STAY CONNECTED: Have the stories that matter most delivered every night to your email inbox. Subscribe to our daily local news wrap.

Criminal investigators assigned to case of teen who drowned during school trip

Aug 21, 2017 | 3:00 PM

TORONTO — Ontario Provincial Police say members of its Criminal Investigation Branch will probe the death of a 15-year-old Toronto student who drowned while on a school trip to Algonquin Park last month.

Jeremiah Perry disappeared under the water after going for an evening swim in a lake with other students in early July. His body was discovered about a day later by the OPP’s underwater rescue unit. 

Last week, the Toronto District School Board said Perry had not passed a swim test required to go on the trip, and apologized to the teen’s family.

The board’s director of education, John Malloy, said that of the 32 students who went on the multi-day canoe trip, 15 had failed the swim test.

Malloy said that the initial swim test took place in a lake, and that students who did not pass the first test should have been required to take a second test at C. W. Jefferys Collegiate Institute, the school Perry attended. But, he said, the second test was neither provided nor offered.
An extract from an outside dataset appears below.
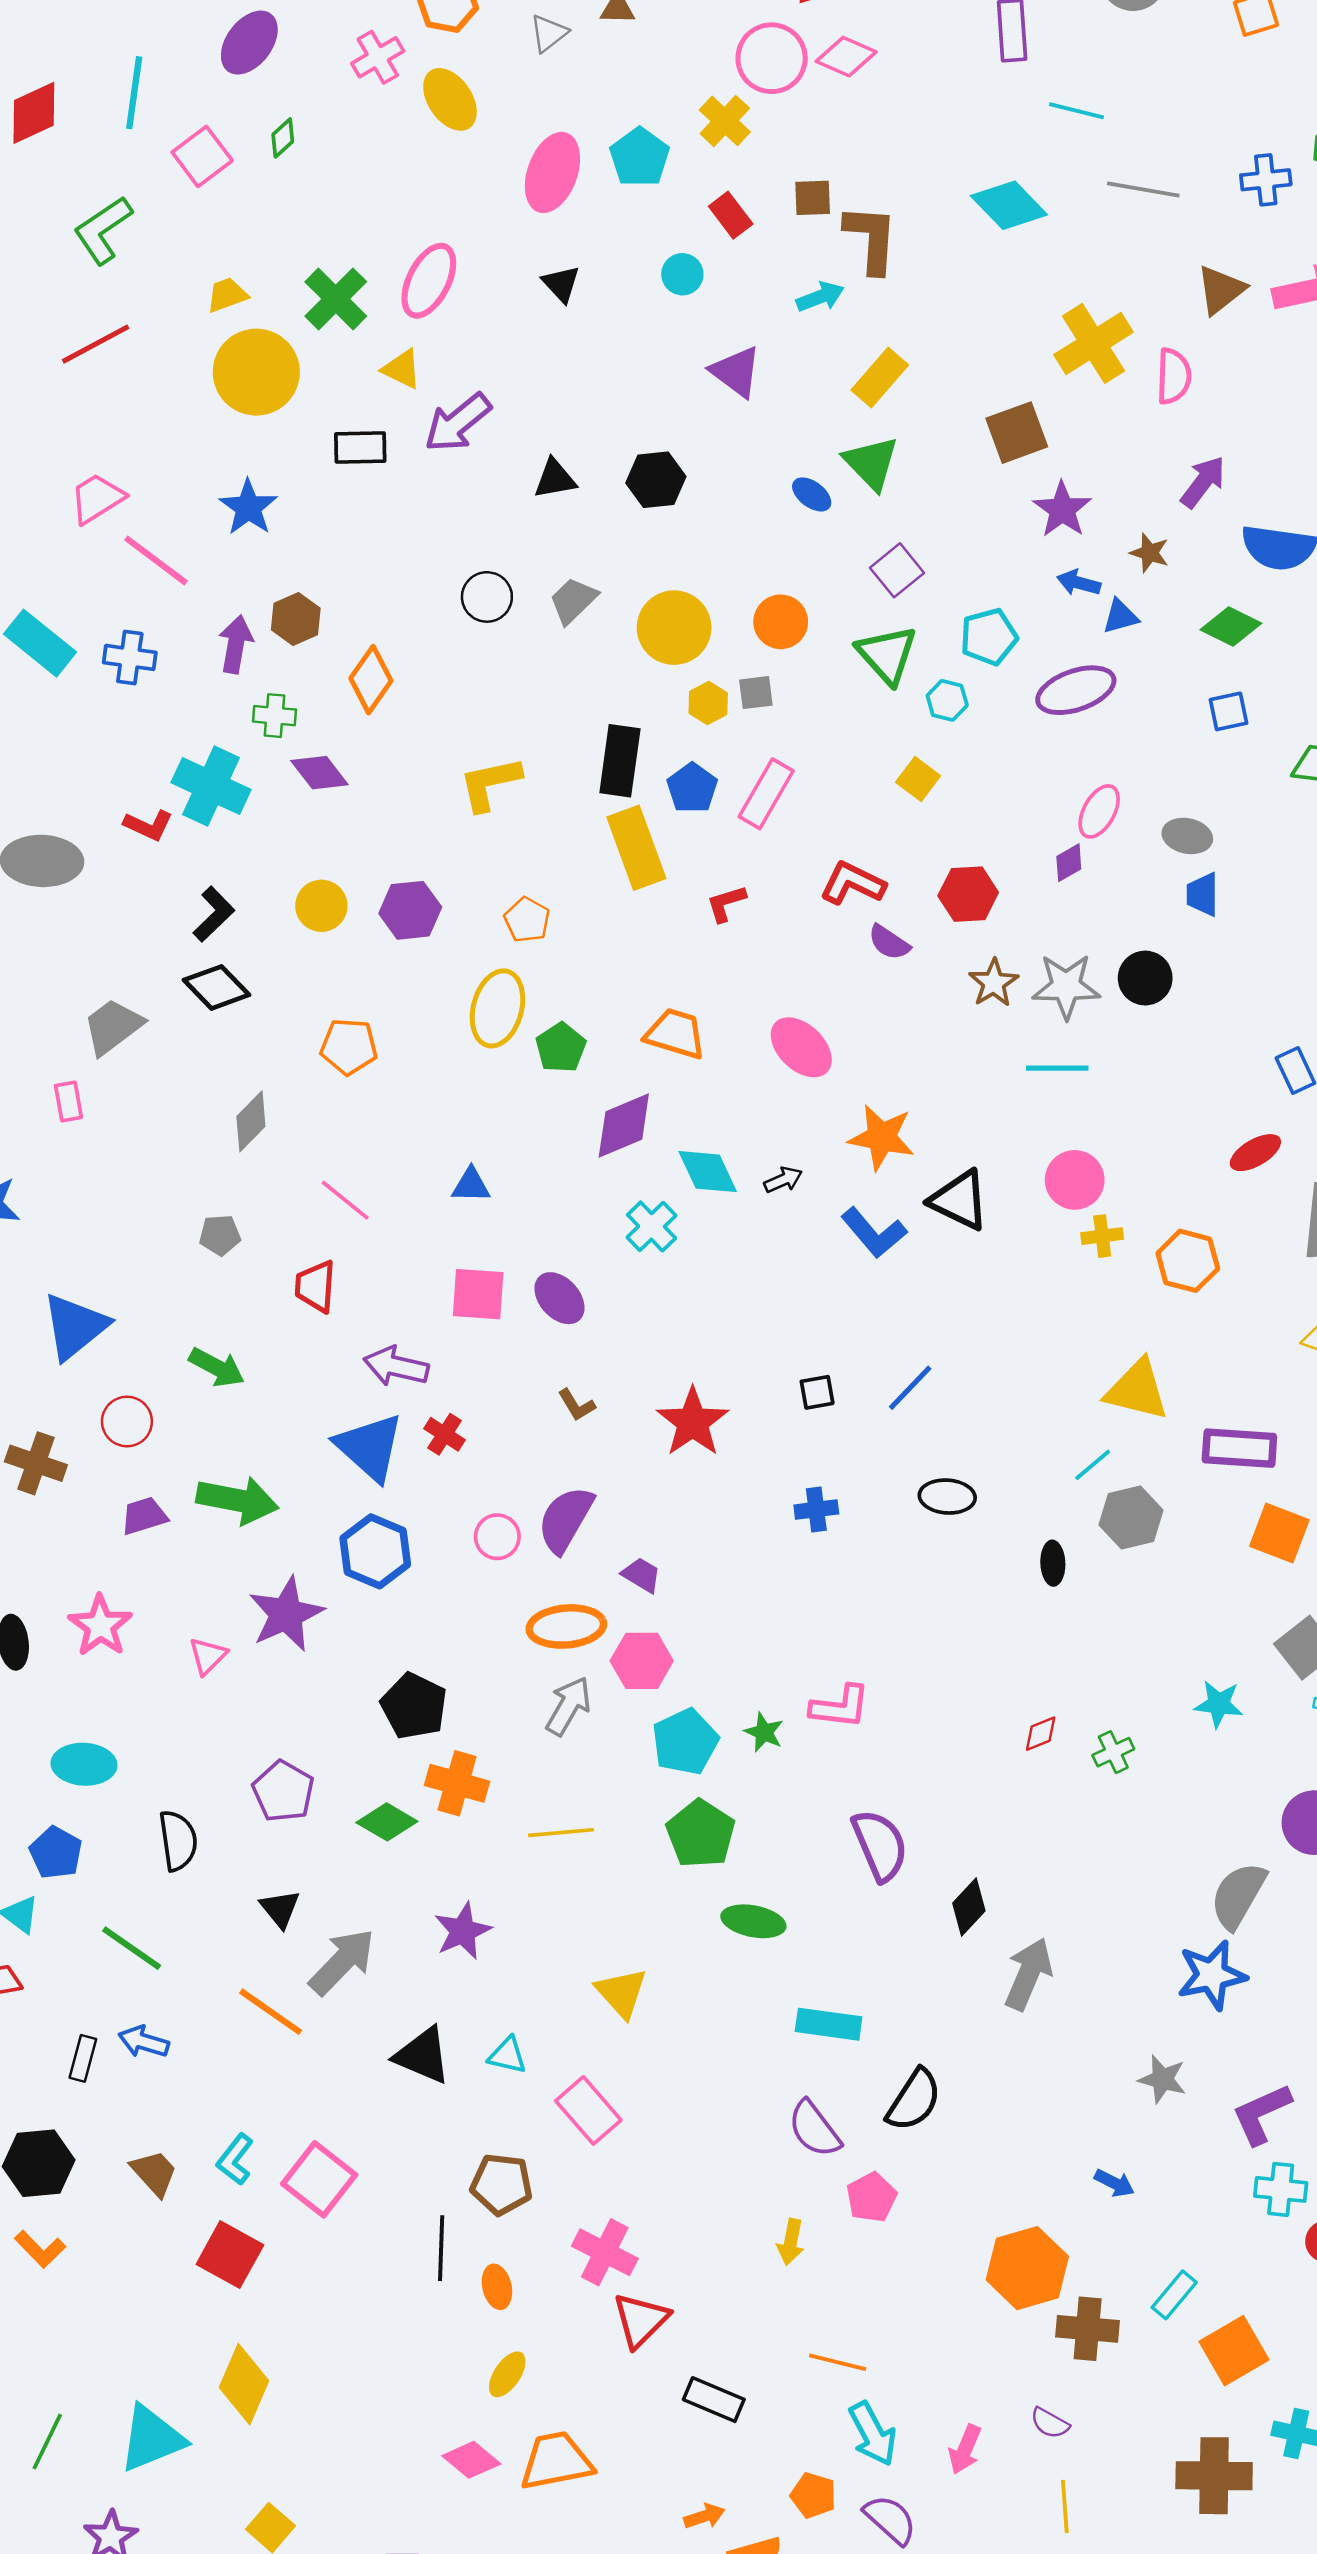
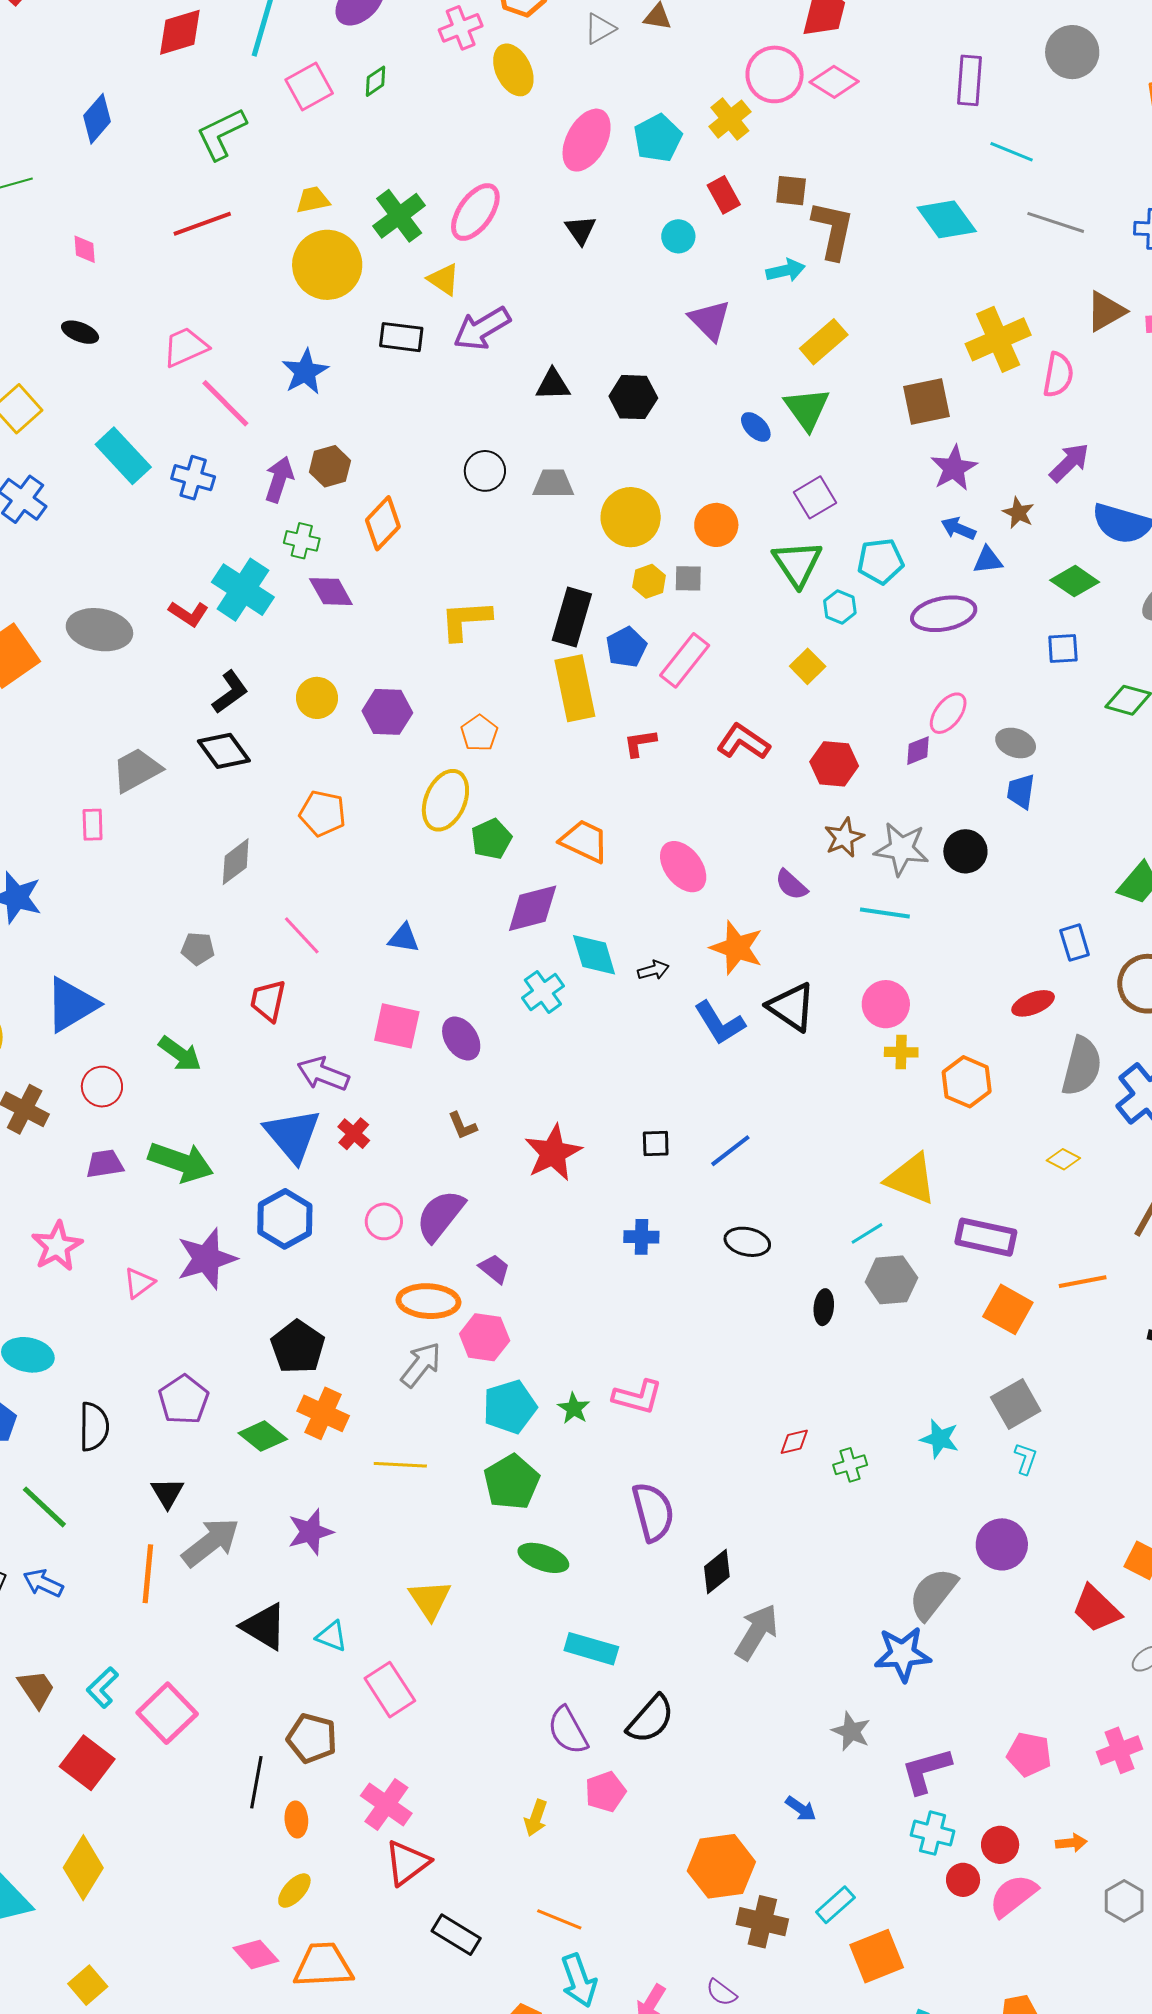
gray trapezoid: (573, 600) -> (553, 484), turned 36
purple semicircle: (889, 942) -> (791, 885), moved
orange line: (271, 2012) -> (148, 1574), turned 52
Two teachers who were on the trip have been placed on home assignment as a result of the incident.

The province has also launched a review of outdoor education policies for every school board in light of Perry’s death.

Ontario Education Minister Mitzie Hunter said the province’s review will look at school boards’ compliance with their policies on outdoor education.

Hunter has also said the province would immediately increase funding to life-saving swimming programs and increase awareness about the programs for incoming Canadian residents.